#### [WORK INSTRUCTIONS]
I need the number of lines in the data that contain the word "Meble", and nothing beyond it.

Extracted page text data:
—————

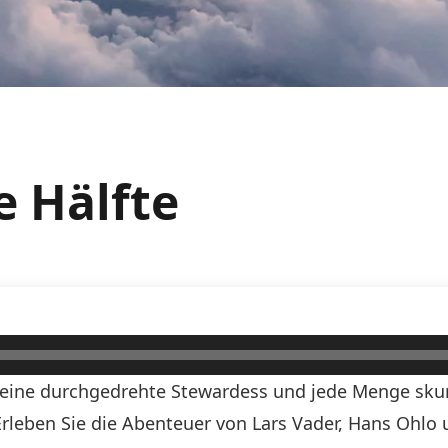
e Hälfte
, eine durchgedrehte Stewardess und jede Menge skurr
! Erleben Sie die Abenteuer von Lars Vader, Hans Ohlo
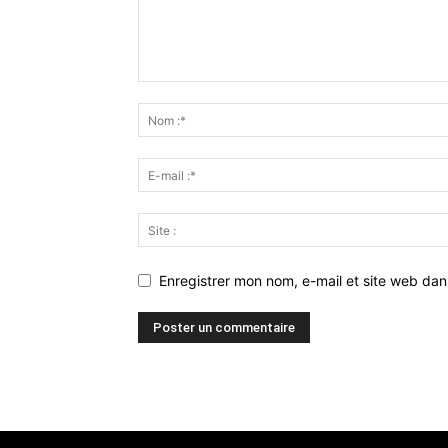
Enregistrer mon nom, e-mail et site web da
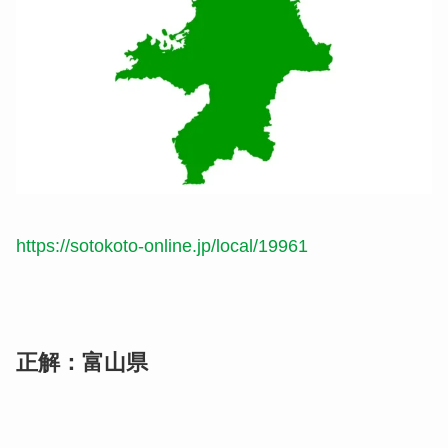
https://sotokoto-online.jp/local/19961
正解：富山県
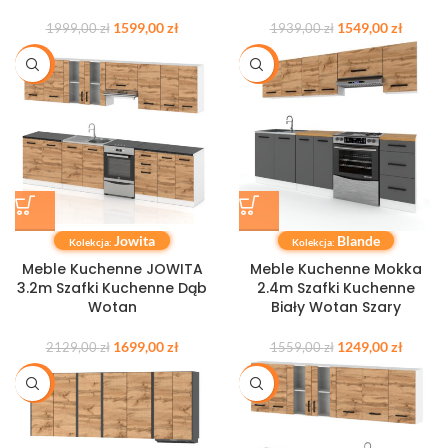
1599,00
zł
1549,00
zł
1999,00
zł
1939,00
zł
-20%
-20%
Jowita
Blande
Kolekcja:
Kolekcja:
Meble Kuchenne JOWITA
Meble Kuchenne Mokka
3.2m Szafki Kuchenne Dąb
2.4m Szafki Kuchenne
Wotan
Biały Wotan Szary
1699,00
zł
1249,00
zł
2129,00
zł
1559,00
zł
-20%
-20%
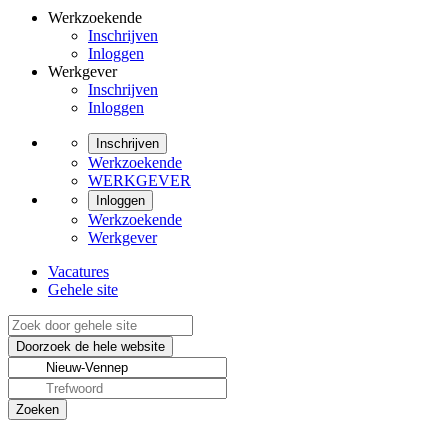
Werkzoekende
Inschrijven
Inloggen
Werkgever
Inschrijven
Inloggen
Inschrijven
Werkzoekende
WERKGEVER
Inloggen
Werkzoekende
Werkgever
Vacatures
Gehele site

—————

#### [ANSWER SPACE]
2